Le Christ embrasse le monde
 

La mappemonde insère l'image du monde, réduit de façon métonymique à la terre habitée, à l'intérieur du corps du Christ, Verbe incarné, mort et ressuscité. Ainsi la connaissance du monde, autant historique que cosmographique est-elle intégrée de façon visuelle dans l'ordre des savoirs qui permettent d'accéder du sensible à l'intelligible.

La figure




 Alexandre le Grand

Au sommet de la mappemonde, en haut, à l'orient, se dresse la figure du Christ. À sa droite est placé le Paradis terrestre où Adam et Ève se partagent le fruit de l'arbre de la connaissance. À sa gauche, Alexandre vient consulter les arbres oraculaires du Soleil et de la Lune pour percer le secret de son destin.
Le visage très ovale, serein, est souligné d'une légère barbe et encadré de longs cheveux bouclés. Il ressemble à ces figures de Christ de type "gothique", au visage jeune, encore presque imberbe.
La tête est entourée d'un nimbe crucifère. Dans le halo bleu doublé aux trois-quarts d'une légère volute – qui pourrait signifier les eaux célestes, ligne de partage entre l'univers physique et le monde supra-sensible – qui constitue l'auréole, se détachent les trois branches rouges, ornementées, de la croix.
L'ensemble est inscrit dans un cadre rectangulaire bordé d'or sur fond rouge d'où se détachent distinctement, en majuscules : à sa droite, l'alpha traversé d'une petite croix, à sa gauche, l'oméga également traversé d'une croix. Ainsi est rappelé que dans la personne du Verbe créateur et rédempteur se résolvent le commencement et la fin de toutes choses.


Les mains


La main droite, paume ouverte, où l'on peut lire la trace de la crucifixion, surgit au milieu du fleuve Tanaï (le Don), limite traditionnelle depuis le découpage opéré par les géographes grecs entre l'Asie et l'Europe. La main gauche, également paume ouverte, surgit à l'extrémité méridionale du monde, pour s'étendre sous l'Auster, accompagnée de la légende : Terram palmo concludit (il tient la terre dans la paume de sa main).

 

Les pieds


Les deux pieds, posés sur l'Océan, légèrement écartés, placés de chaque côté du Zéphyr, à l'extrême occident, également marqués par les traces de la crucifixion, sont accompagnés chacun d'une légende.

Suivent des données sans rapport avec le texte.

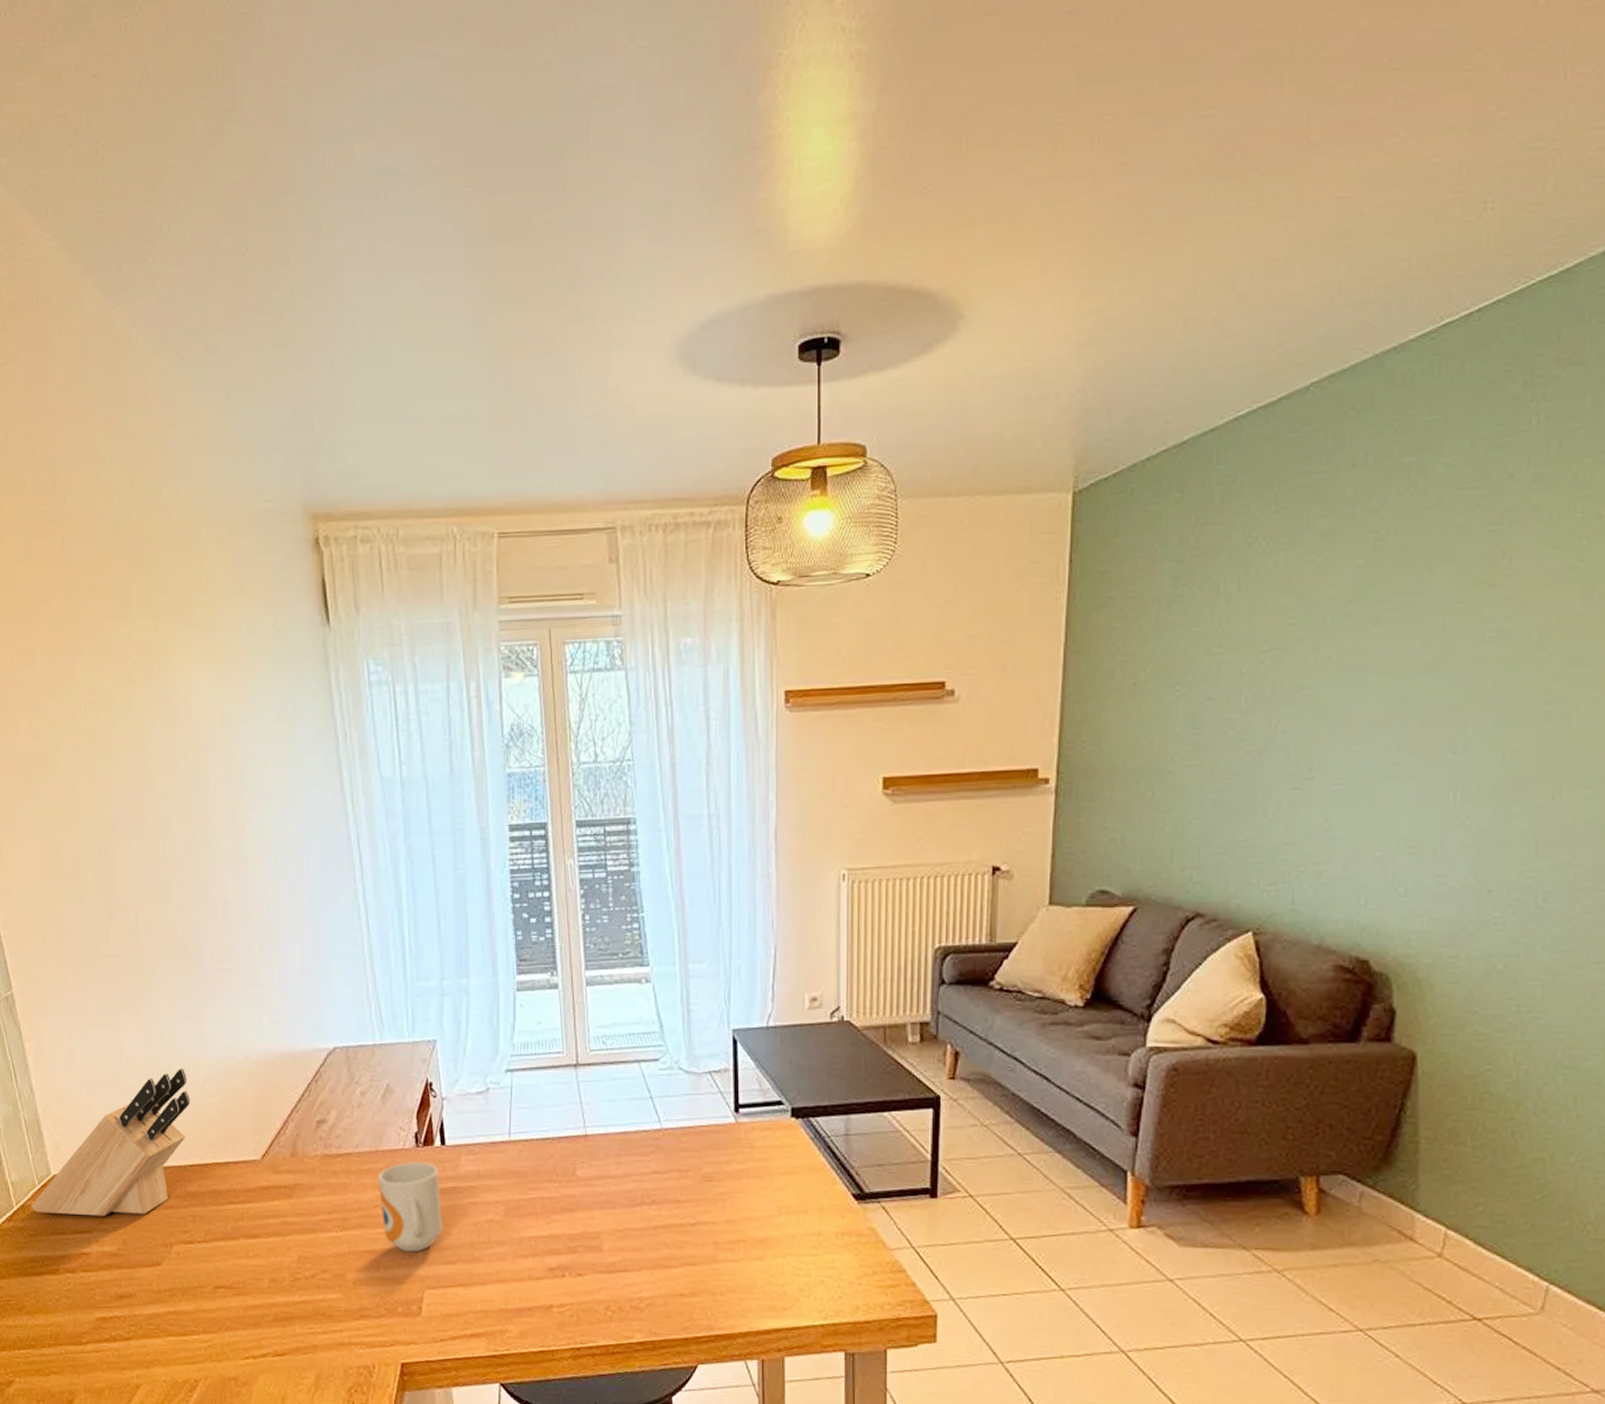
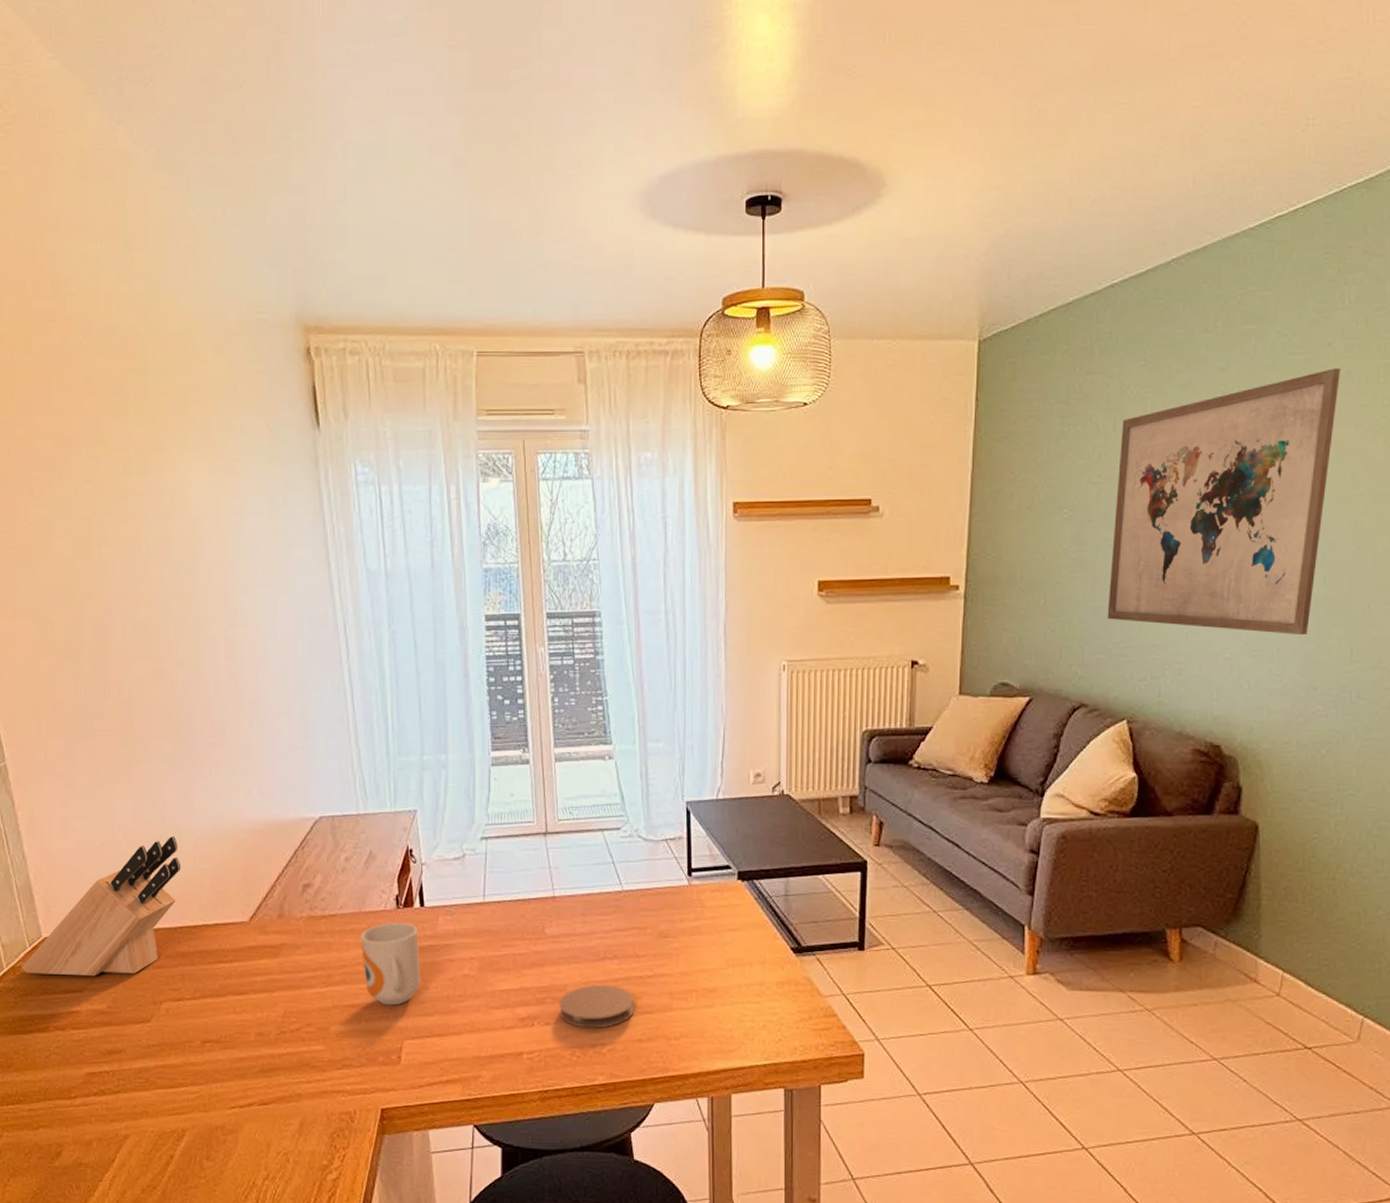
coaster: none [593,1233,676,1281] -> present [559,985,635,1029]
wall art: none [1228,504,1525,828] -> present [1107,368,1340,636]

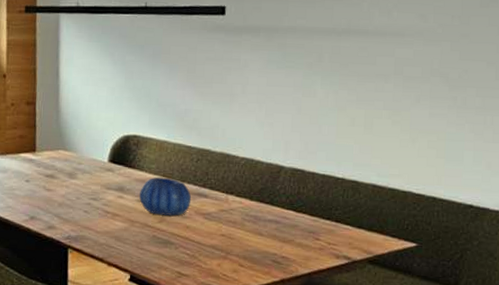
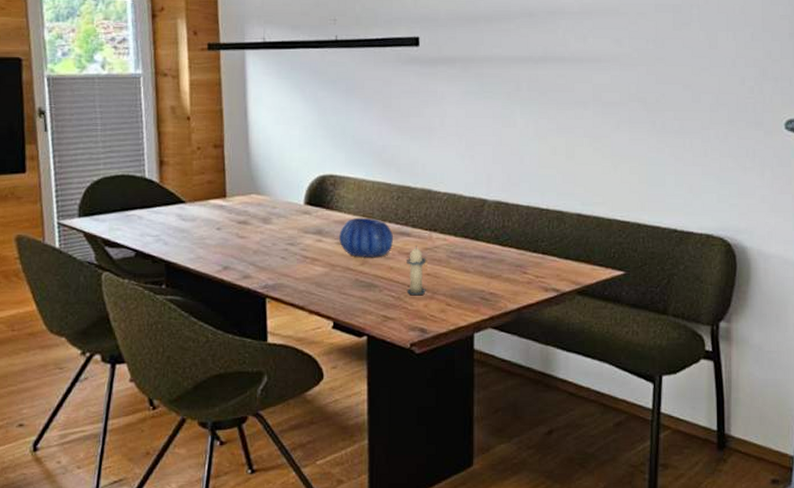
candle: none [201,207,222,255] -> present [405,246,426,296]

Au-dessus du pied gauche : Suaviter disponens omnia (il dispose tout avec sagesse).
Au-dessus du pied droit : Usque ad finem fortifer (il tient tout fermement jusqu'à la fin des temps).




 Christ ressuscité

Le corps


Le corps du Christ n'apparaît pas, tout entier dissimulé par la terre habitée, avec simplement au centre, à l'emplacement ombilical, Jérusalem. La ville carrée, surdimensionnée, est entourée de murailles d'or percées de douze portes. Sortant du vaste tombeau rectangulaire posé sur le rocher, le Christ ressuscité, "vainqueur de la mort", les bras levés. Il tient dans la main gauche l'étendard de la croix, sous les yeux terrifiés du soldat chargé de le garder.
Une longue légende court sur le côté droit. Il y est rappelé le rôle de métropole de Judée joué par la ville et les distances, dans ce monde géométriquement ordonné, qui la séparent des principales cités du pays. Ainsi que la gloire de la ville, chantée déjà par les prophètes depuis "les siècles des siècles", rehaussée par la présence du tombeau vide, signe tangible de la Résurrection :

Jérusalem, capitale celébrissime de la Judée, à 2 300 miliaires de Sychem, 1 600 de Dispoli, 1 600 d'Hébron, 1 400 de Jéricho, 300 de Bethléem, 1 600 de Bersabée, 2 400 d'Ascalon, autant de Joppé, 1 600 de Ramatha, 600 d'Emmaüs, 400 des montagnes que Marie traversa à la hâte. Cette ville célèbre entre toutes s'élève au-dessus de toutes les villes du monde, parce que c'est là que s'est accompli le salut du genre humain par la mort et la résurrection du Seigneur, comme le dit le Psalmiste : "notre roi avant les siècles des siècles". Cette ville est grande parce qu'elle renferme le sépulcre du seigneur qu'avec une pieuse avidité tout le monde désire voir et parce qu'il l'a ennobli en ressuscitant d'entre les morts, vainqueur de la mort. Comme le dit Sédulius : "Le lieu qui a reçu le trésor du corps du Seigneur, quand il gisait (dans la mort), mérite d'être appelé noble, et saint celui où il est ressuscité."